Chapter 2. Tools and Techniques
Python comes equipped with a large library of packages for machine learning tasks.
The packages we will look at in this chapter are as follows:
- The IPython console
- NumPy, which is an extension that adds support for multi-dimensional arrays, matrices, and high-level mathematical functions
- SciPy, which is a library of scientific formulae, constants, and mathematical functions
- Matplotlib, which is for creating plots
- Scikit-learn, which is a library for machine learning tasks such as classification, regression, and clustering
There is only enough space to give you a flavor of these huge libraries, and an important skill is being able to find and understand the reference material for the various packages. It is impossible to present all the different functionality in a tutorial style documentation, and it is important to be able to find your way around the sometimes dense API references. A thing to remember is that the majority of these packages are put together by the open source community. They are not monolithic structures like you would expect from a commercial product, and therefore, understanding the various package taxonomies can be confusing. However, the persity of approaches of open source software, and the fact that ideas are being contributed continually, give it an important advantage.

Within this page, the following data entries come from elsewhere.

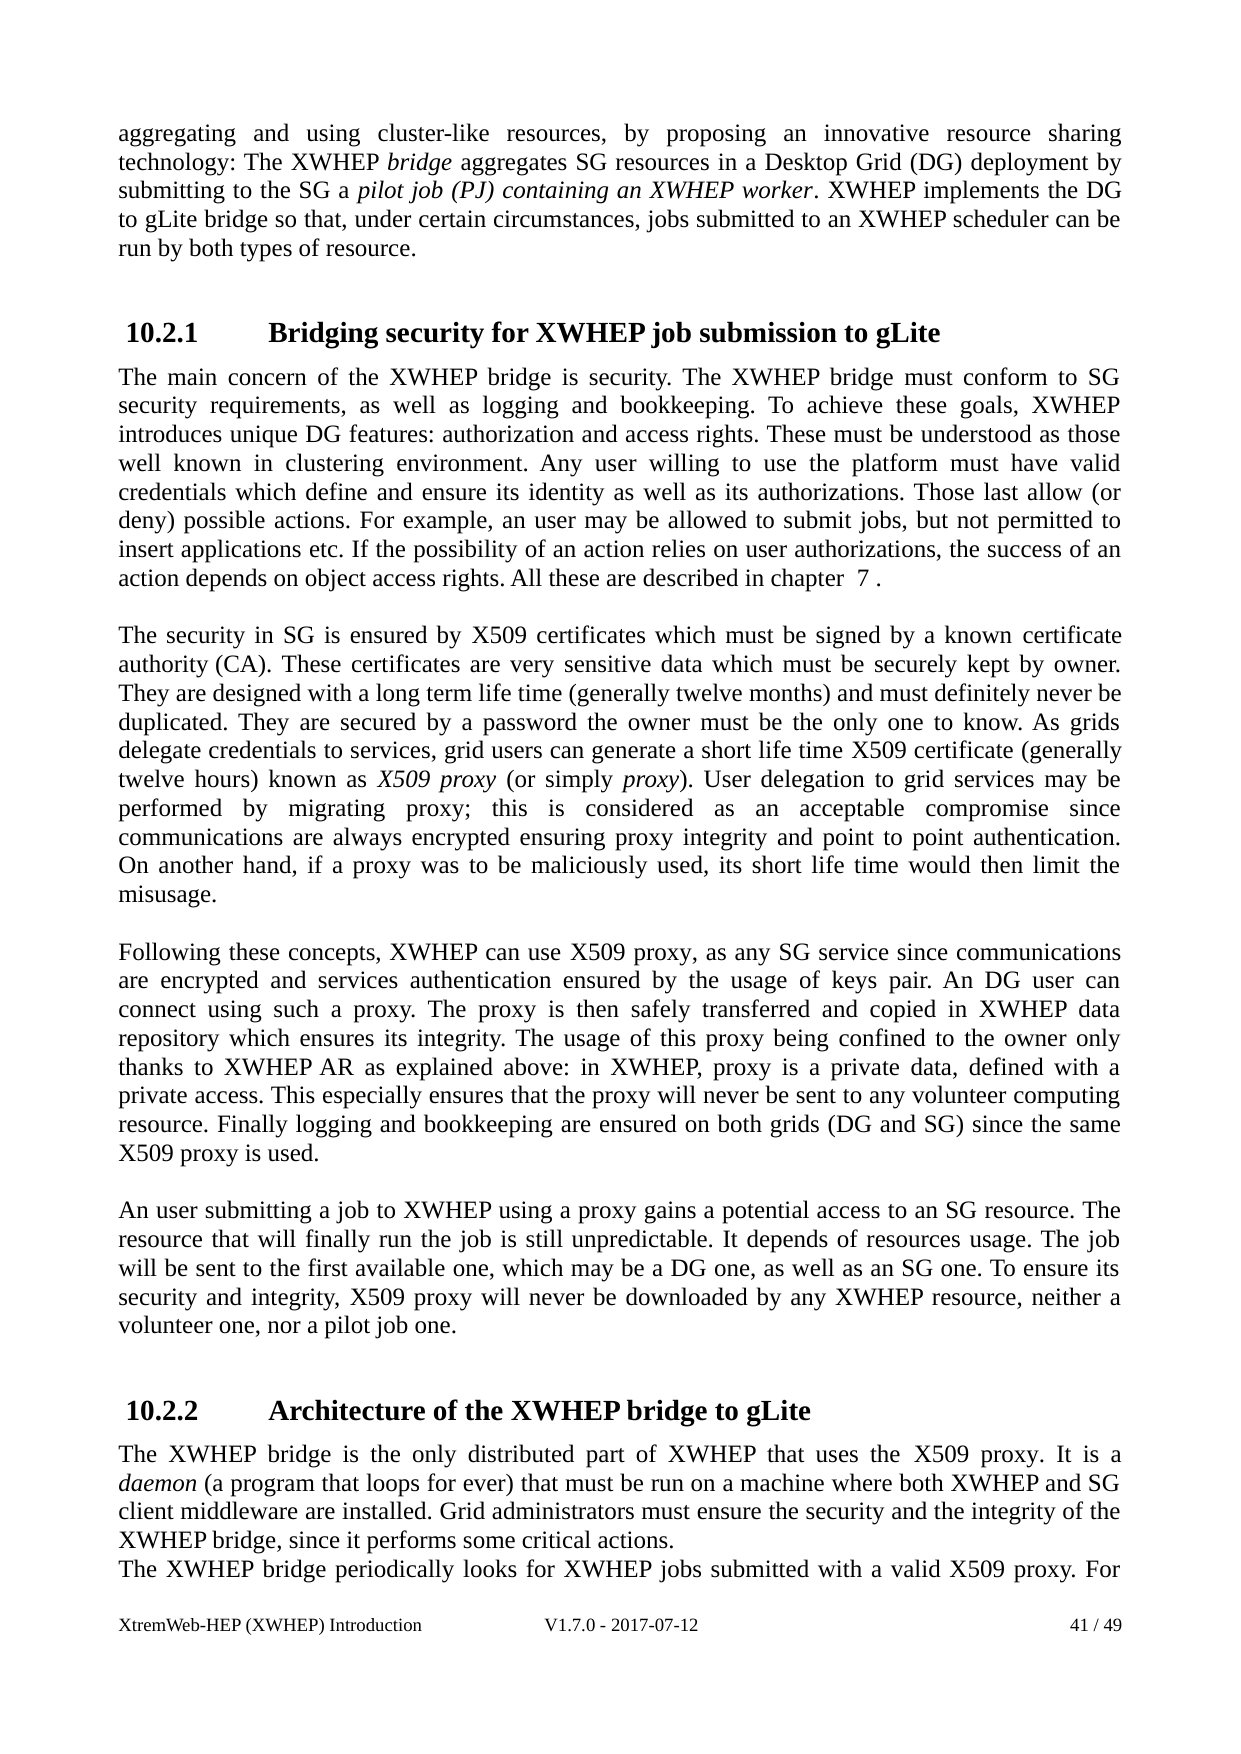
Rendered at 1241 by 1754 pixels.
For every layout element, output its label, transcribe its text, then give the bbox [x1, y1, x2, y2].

text The XWHEP bridge periodically looks for XWHEP jobs submitted with a valid X509 proxy. For [118, 1554, 1122, 1583]
text The security in SG is ensured by X509 certificates which must be signed by a known certificate authority (CA). These certificates are very sensitive data which must be securely kept by owner. They are designed with a long term life time (generally twelve months) and must definitely never be duplicated. They are secured by a password the owner must be the only one to know. As grids delegate credentials to services, grid users can generate a short life time X509 certificate (generally twelve hours) known as X509 proxy (or simply proxy). User delegation to grid services may be performed by migrating proxy; this is considered as an acceptable compromise since communications are always encrypted ensuring proxy integrity and point to point authentication. On another hand, if a proxy was to be maliciously used, its short life time would then limit the misusage. [118, 620, 1122, 908]
text Following these concepts, XWHEP can use X509 proxy, as any SG service since communications are encrypted and services authentication ensured by the usage of keys pair. An DG user can connect using such a proxy. The proxy is then safely transferred and copied in XWHEP data repository which ensures its integrity. The usage of this proxy being confined to the owner only thanks to XWHEP AR as explained above: in XWHEP, proxy is a private data, defined with a private access. This especially ensures that the proxy will never be sent to any volunteer computing resource. Finally logging and bookkeeping are ensured on both grids (DG and SG) since the same X509 proxy is used. [118, 937, 1122, 1167]
text An user submitting a job to XWHEP using a proxy gains a potential access to an SG resource. The resource that will finally run the job is still unpredictable. It depends of resources usage. The job will be sent to the first available one, which may be a DG one, as well as an SG one. To ensure its security and integrity, X509 proxy will never be downloaded by any XWHEP resource, neither a volunteer one, nor a pilot job one. [118, 1195, 1122, 1339]
subtitle Architecture of the XWHEP bridge to gLite [118, 1393, 1122, 1426]
text The XWHEP bridge is the only distributed part of XWHEP that uses the X509 proxy. It is a daemon (a program that loops for ever) that must be run on a machine where both XWHEP and SG client middleware are installed. Grid administrators must ensure the security and the integrity of the XWHEP bridge, since it performs some critical actions. [118, 1439, 1122, 1554]
text aggregating and using cluster-like resources, by proposing an innovative resource sharing technology: The XWHEP bridge aggregates SG resources in a Desktop Grid (DG) deployment by submitting to the SG a pilot job (PJ) containing an XWHEP worker. XWHEP implements the DG to gLite bridge so that, under certain circumstances, jobs submitted to an XWHEP scheduler can be run by both types of resource. [118, 118, 1122, 262]
subtitle Bridging security for XWHEP job submission to gLite [118, 316, 1122, 349]
text The main concern of the XWHEP bridge is security. The XWHEP bridge must conform to SG security requirements, as well as logging and bookkeeping. To achieve these goals, XWHEP introduces unique DG features: authorization and access rights. These must be understood as those well known in clustering environment. Any user willing to use the platform must have valid credentials which define and ensure its identity as well as its authorizations. Those last allow (or deny) possible actions. For example, an user may be allowed to submit jobs, but not permitted to insert applications etc. If the possibility of an action relies on user authorizations, the success of an action depends on object access rights. All these are described in chapter 7. [118, 362, 1122, 592]
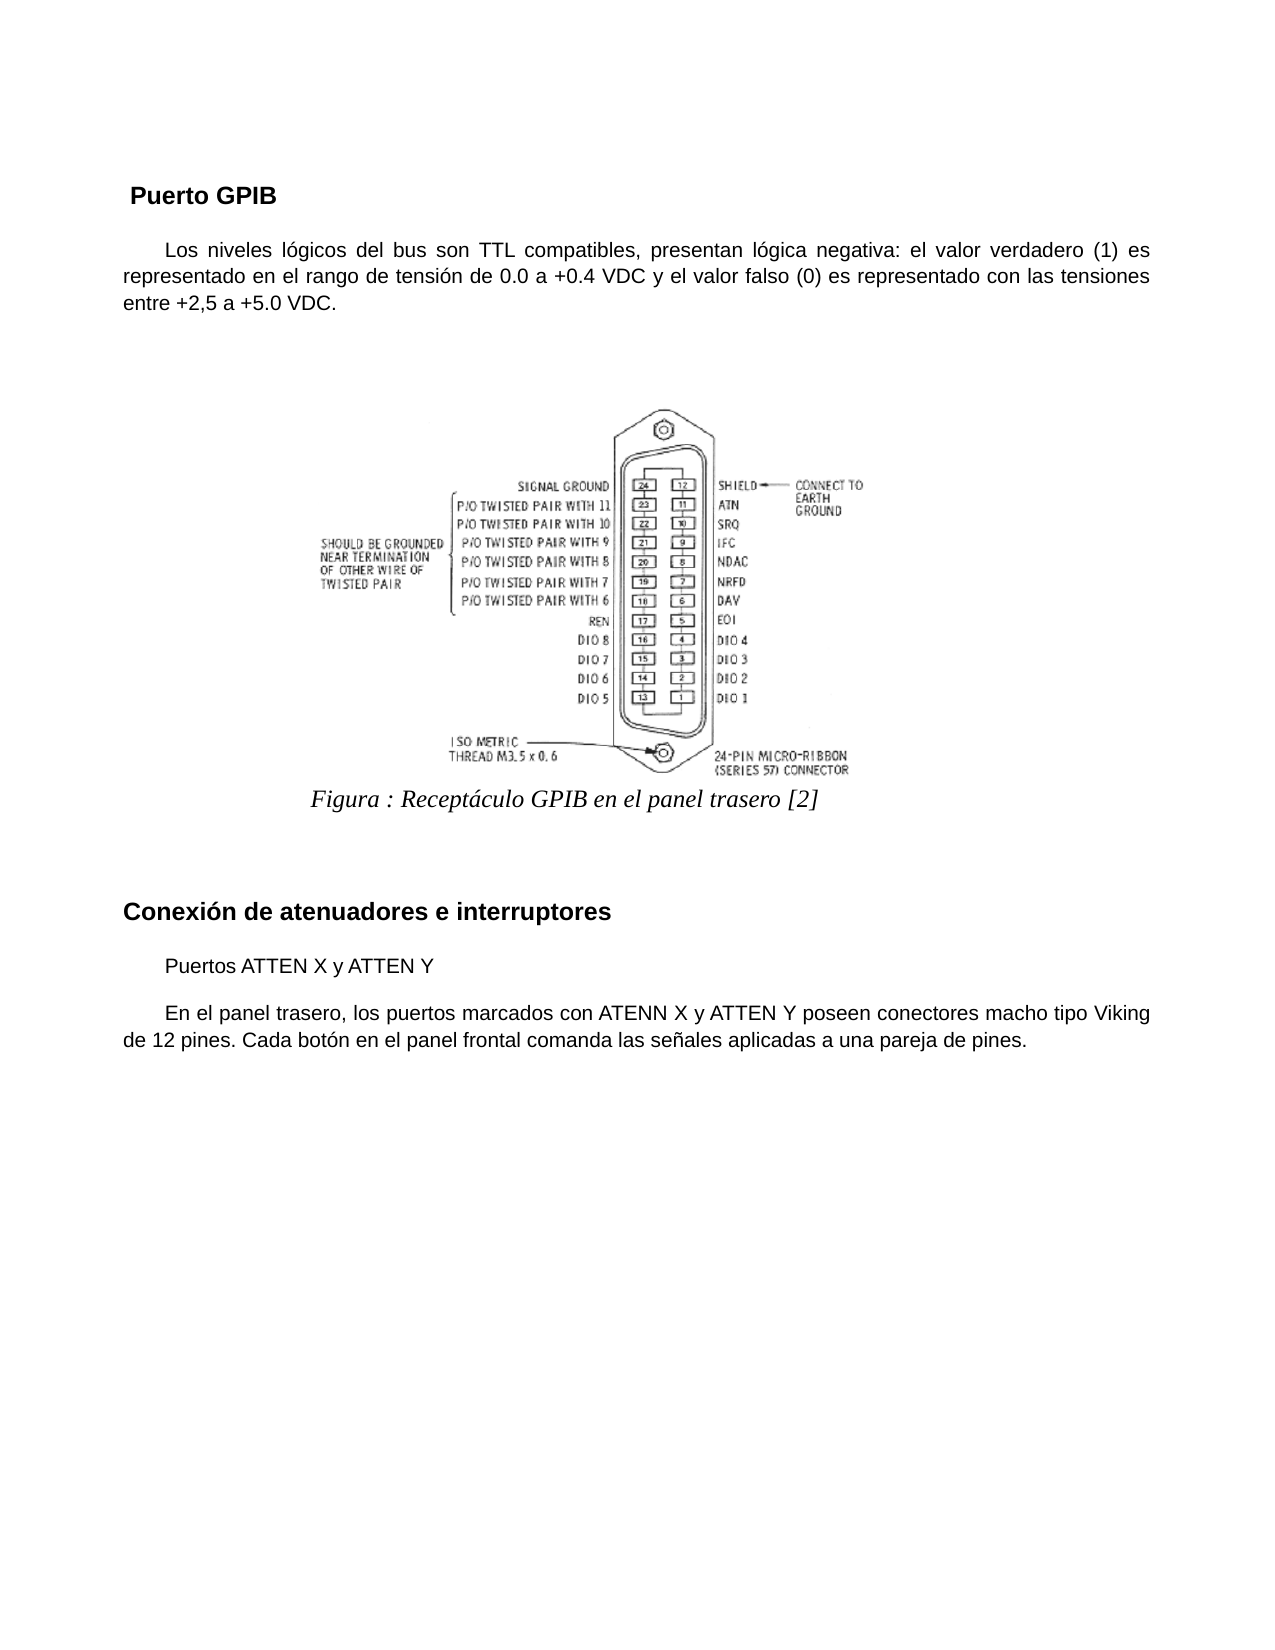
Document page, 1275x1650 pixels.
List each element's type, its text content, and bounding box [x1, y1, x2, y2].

However, the evolving quality of open source software has its down side, especially for ML applications. For example, there was considerable reluctance on behalf of the Python machine learning user community to move from Python 2 to 3. Because Python 3 broke backwards compatibility; importantly, in terms of its numerical handling, it was not a trivial process to update the relevant packages. At the time of writing, all of the important (well important for me!) packages, and all those used in this book, were working with Python 2.7 or 3x. The major distributions of Python have Python 3 versions with a slightly different package set.